» **Requirement a**
According to the article on CISA's Known Exploited Vulnerabilities catalog, which Microsoft Windows component contains CVE-2018-8639?
## Start Text provided
A leading US security agency has ordered federal government bodies to patch five vulnerabilities it claims are being actively exploited by threat actors.
The latest additions to the CISA Known Exploited Vulnerabilities (KEV) catalog include CVE-2023-20118, a command injection vulnerability in the web-based management interface of multiple Cisco Small Business RV Series routers.
“Successful exploitation could allow an authenticated, remote attacker to gain root-level privileges and access unauthorized data,” said CISA yesterday.
CVE-2018-8639 is an improper resource shutdown or release vulnerability in Microsoft Windows Win32k which enables local, authenticated privilege escalation.
“An attacker who successfully exploited this vulnerability could run arbitrary code in kernel mode,” CISA warned.
Read more on KEV: UK Lags Europe on Exploited Vulnerability Remediation
The three remaining CVEs added to the KEV catalog are:
- CVE-2022-43939: A server authorization bypass vulnerability in Hitachi Vantara Pentaho BA (business analytics) servers
- CVE-2022-43769: A special element injection vulnerability in Hitachi Vantara Pentaho BA servers
- CVE-2024-4885: A path traversal vulnerability in Progress WhatsUp Gold network monitoring software
There’s little additional information about how the above are being exploited in the wild, although it’s not unusual for threat actors to revisit legacy CVEs which may have been passed over by patch management programs, such as the Win32k bug from 2018.
## End Text provided
» **Requirement b**
In the entries, write out the lines again, starting with the line that contains "Page size: 1500x1125." and going on through the line that contains "list Kombination aus". Change "bounding box" to "enclosing rectangle" and leave everything else as it is.
## Start Available records
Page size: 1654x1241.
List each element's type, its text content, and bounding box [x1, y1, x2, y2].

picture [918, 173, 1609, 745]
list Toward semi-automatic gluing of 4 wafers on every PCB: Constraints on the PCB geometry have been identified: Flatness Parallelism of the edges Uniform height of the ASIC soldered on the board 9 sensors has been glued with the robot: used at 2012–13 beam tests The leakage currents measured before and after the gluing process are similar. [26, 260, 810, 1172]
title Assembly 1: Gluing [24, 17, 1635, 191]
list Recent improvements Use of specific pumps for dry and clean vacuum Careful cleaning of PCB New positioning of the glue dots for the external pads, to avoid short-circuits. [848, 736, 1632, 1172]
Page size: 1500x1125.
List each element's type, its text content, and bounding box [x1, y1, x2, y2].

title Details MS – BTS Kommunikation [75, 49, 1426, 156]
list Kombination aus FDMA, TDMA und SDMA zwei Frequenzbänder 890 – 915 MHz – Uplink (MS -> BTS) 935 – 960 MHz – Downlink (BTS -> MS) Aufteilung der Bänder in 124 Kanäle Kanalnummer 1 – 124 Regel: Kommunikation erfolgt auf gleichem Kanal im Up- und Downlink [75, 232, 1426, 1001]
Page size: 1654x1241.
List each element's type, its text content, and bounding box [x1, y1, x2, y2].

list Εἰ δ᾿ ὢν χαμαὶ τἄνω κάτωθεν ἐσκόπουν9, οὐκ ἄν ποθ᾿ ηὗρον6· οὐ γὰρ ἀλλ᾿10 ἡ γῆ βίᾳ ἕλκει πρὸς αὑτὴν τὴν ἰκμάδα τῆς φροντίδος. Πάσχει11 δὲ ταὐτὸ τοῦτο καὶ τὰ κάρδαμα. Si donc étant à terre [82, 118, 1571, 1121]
## End Available records
» **Correct response a**
Win32k

» **Correct response b**
Page size: 1500x1125.
List each element's type, its text content, and enclosing rectangle [x1, y1, x2, y2].

title Details MS – BTS Kommunikation [75, 49, 1426, 156]
list Kombination aus FDMA, TDMA und SDMA zwei Frequenzbänder 890 – 915 MHz – Uplink (MS -> BTS) 935 – 960 MHz – Downlink (BTS -> MS) Aufteilung der Bänder in 124 Kanäle Kanalnummer 1 – 124 Regel: Kommunikation erfolgt auf gleichem Kanal im Up- und Downlink [75, 232, 1426, 1001]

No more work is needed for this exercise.